[AIM]:
Copy out every line of text in the material below, keeping each one unchanged and leaving out the pictures.

[SUPPLIED RECORDS]:
□ □ □

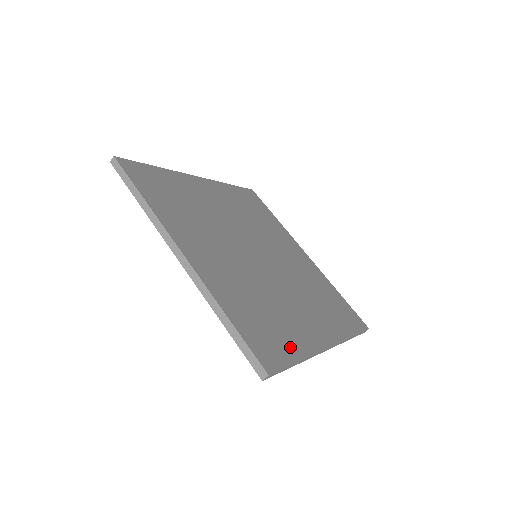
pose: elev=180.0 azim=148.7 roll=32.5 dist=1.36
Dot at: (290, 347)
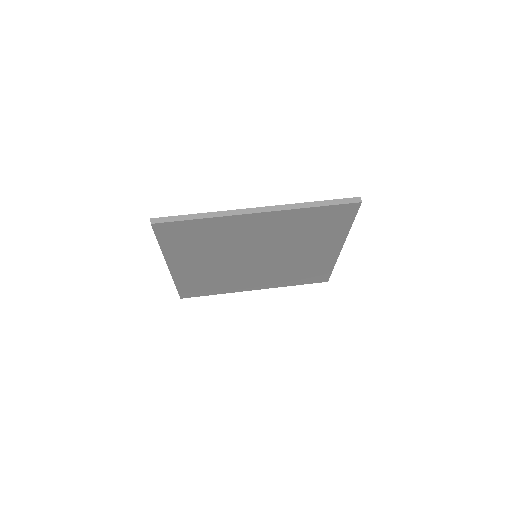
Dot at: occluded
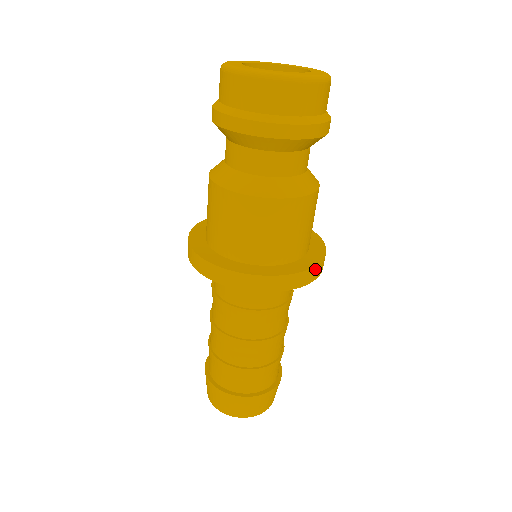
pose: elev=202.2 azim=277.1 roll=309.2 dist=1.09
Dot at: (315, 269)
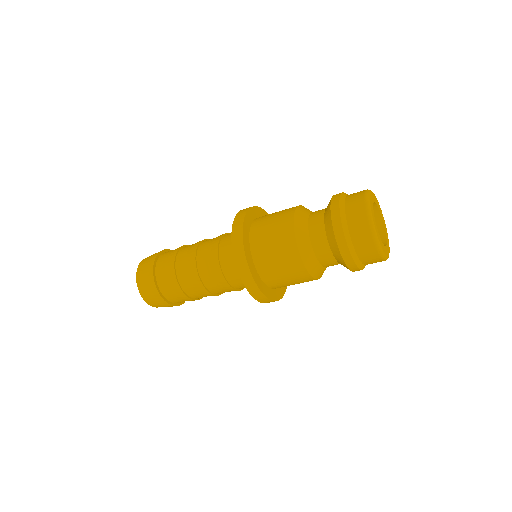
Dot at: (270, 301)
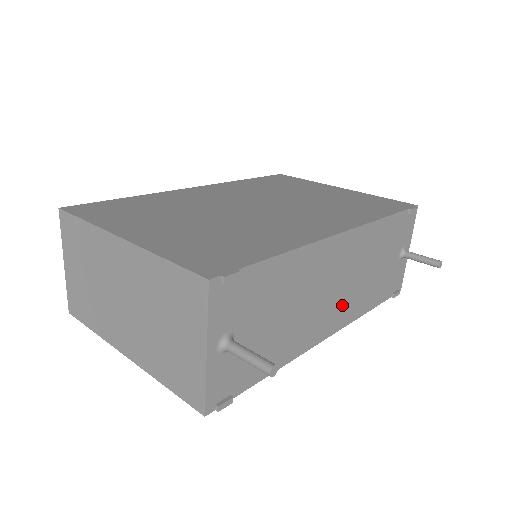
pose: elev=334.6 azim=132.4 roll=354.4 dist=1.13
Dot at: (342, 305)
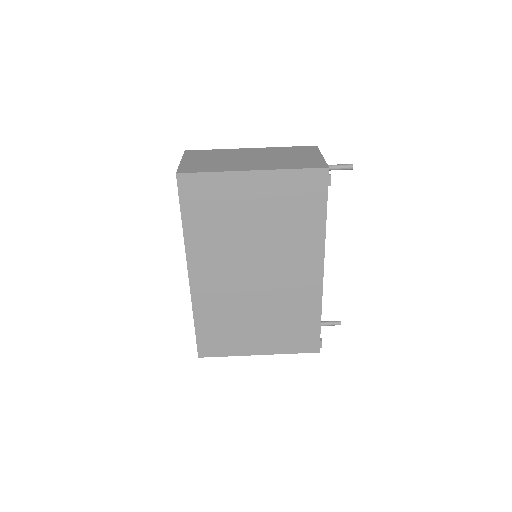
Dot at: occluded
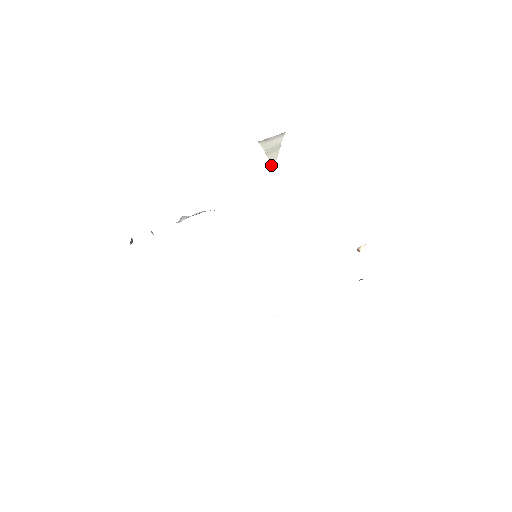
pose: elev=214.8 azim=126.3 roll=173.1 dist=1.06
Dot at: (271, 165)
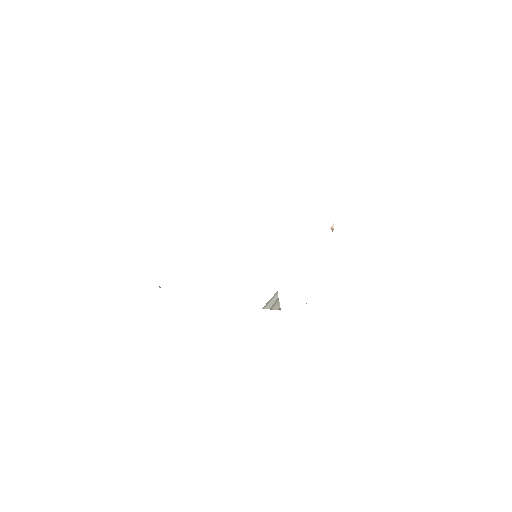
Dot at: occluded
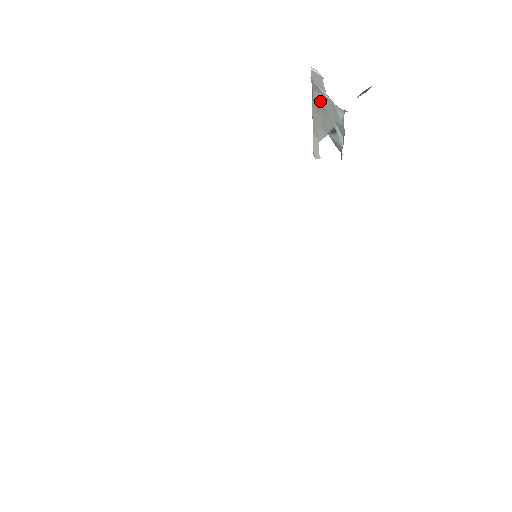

□ □ □

[THE ANSWER]:
pose: elev=180.0 azim=148.7 roll=32.5 dist=1.36
Dot at: (290, 347)
Dot at: occluded
pose: elev=202.2 azim=277.1 roll=309.2 dist=1.09
Dot at: (315, 269)
Dot at: (270, 301)
pose: elev=334.6 azim=132.4 roll=354.4 dist=1.13
Dot at: (342, 305)
Dot at: occluded
pose: elev=214.8 azim=126.3 roll=173.1 dist=1.06
Dot at: (271, 165)
Dot at: occluded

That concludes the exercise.